(AP) - The U.S. Supreme Court will decide whether the state of California can block the slaughter of non-ambulatory pigs. The high court on Monday agreed to hear an appeal from the National Meat Association. 

The case is expected to be put on the Court’s calendar in the next term, which begins on October 4, according to a NMA news release.

According to the NMA release, "This is an important case regarding the application of the clear preemption provisions of the Federal Meat Inspection Act, which were disregarded by the Court of Appeals. NMA is seeking injunctive relief against section 599f of California law, which would eliminate the ability of Federal inspectors to conduct ante-mortem inspections of non ambulatory swine."

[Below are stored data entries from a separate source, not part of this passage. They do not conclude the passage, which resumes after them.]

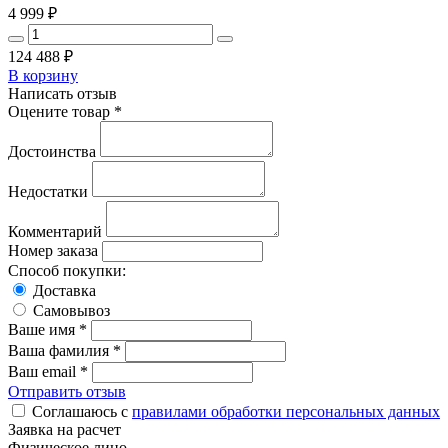
4 999
₽
124 488
₽
В корзину
Написать отзыв
Оцените товар *
Достоинства
Недостатки
Комментарий
Номер заказа
Способ покупки:
Доставка
Самовывоз
Ваше имя *
Ваша фамилия *
Ваш email *
Отправить отзыв
Соглашаюсь с
правилами обработки персональных данных
Заявка на расчет
Физическое лицо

The Court decided only after requesting and obtaining the views of the Solicitor General of the United States.

After the 2008 release of an undercover Humane Society video showing workers abusing cows at a southern California slaughterhouse, the state strengthened regulations against the slaughter of downer animals. Under California law, the ban on buying, selling and slaughter of downer cattle also extends to pigs, sheep and goats.

That law was blocked by a federal judge at the urging of pork processors. But the 9th U.S. Circuit Court of Appeals said the state law could be enforced. Meat processors want the Supreme Court to overturn that decision.

The case is National Meat Association v. Brown, 10-224.